# General information of the datascrapping process.

Here, we get vital data for the key airports we want to scrape data from:

location (coordinates, country, city), IATA code,

This then allows us, using the wikipedia API to find each airport's corresponding wikipedia link and wikipedia name.
For example JFK is encoded in wikipedia's internal database as John_F._Kennedy_International_Airport. This matches the last part of the url in the wikipedia page link for the airport:     
https://en.wikipedia.org/wiki/John_F._Kennedy_International_Airport

For each time range:

The wikipedia page's raw text can be scrapped predictiably for a list of destinations from an airport.

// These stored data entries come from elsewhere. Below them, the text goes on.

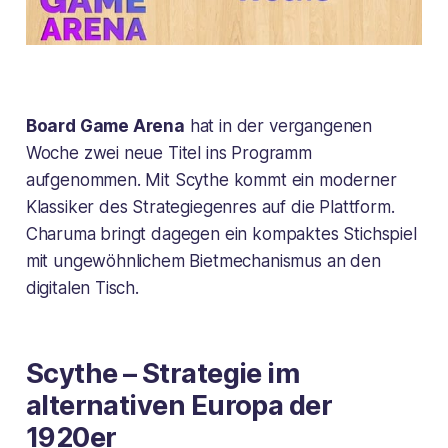
Board Game Arena
hat in der vergangenen
Woche zwei neue Titel ins Programm
aufgenommen. Mit Scythe kommt ein moderner
Klassiker des Strategiegenres auf die Plattform.
Charuma bringt dagegen ein kompaktes Stichspiel
mit ungewöhnlichem Bietmechanismus an den
digitalen Tisch.
Scythe – Strategie im
alternativen Europa der
1920er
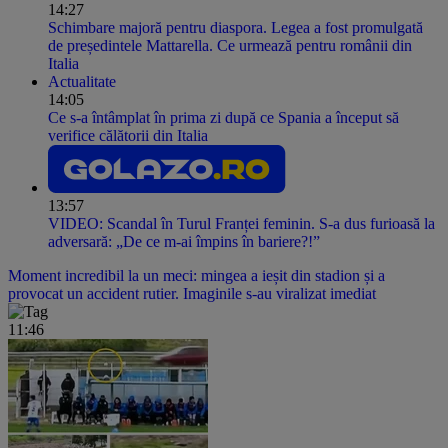
14:27
Schimbare majoră pentru diaspora. Legea a fost promulgată
de președintele Mattarella. Ce urmează pentru românii din
Italia
Actualitate
14:05
Ce s-a întâmplat în prima zi după ce Spania a început să
verifice călătorii din Italia
13:57
VIDEO: Scandal în Turul Franței feminin. S-a dus furioasă la
adversară: „De ce m-ai împins în bariere?!”
Moment incredibil la un meci: mingea a ieșit din stadion și a
provocat un accident rutier. Imaginile s-au viralizat imediat
11:46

We will encode airport destinations using iata code.

We do this for each airport, generating a large csv file of airport-destination pairs for a particular time change.

We will look at 2 time ranges (now(as of June 4th 11am Eastern Time), before Jan 1, 2000 UTC 0)

### Sources :


list of top 1000 airports by traffic to scrape:

https://gettocenter.com/airports/top-100-airports-in-world/1000#google_vignette  


detailed airport database to cross reference:

https://www.partow.net/miscellaneous/airportdatabase/index.html#Downloads 

In [1]:
import requests
from bs4 import BeautifulSoup
import csv
import pandas as pd
# Suppress just SettingWithCopyWarning
import warnings
warnings.simplefilter(action='ignore', category=pd.errors.SettingWithCopyWarning)

# Part 1: get basic data for the list of top 1000 airports 

In [2]:
# Example: load HTML from a URL or string
url = "https://gettocenter.com/airports/top-100-airports-in-world/1000"
response = requests.get(url)
soup = BeautifulSoup(response.text, 'html.parser')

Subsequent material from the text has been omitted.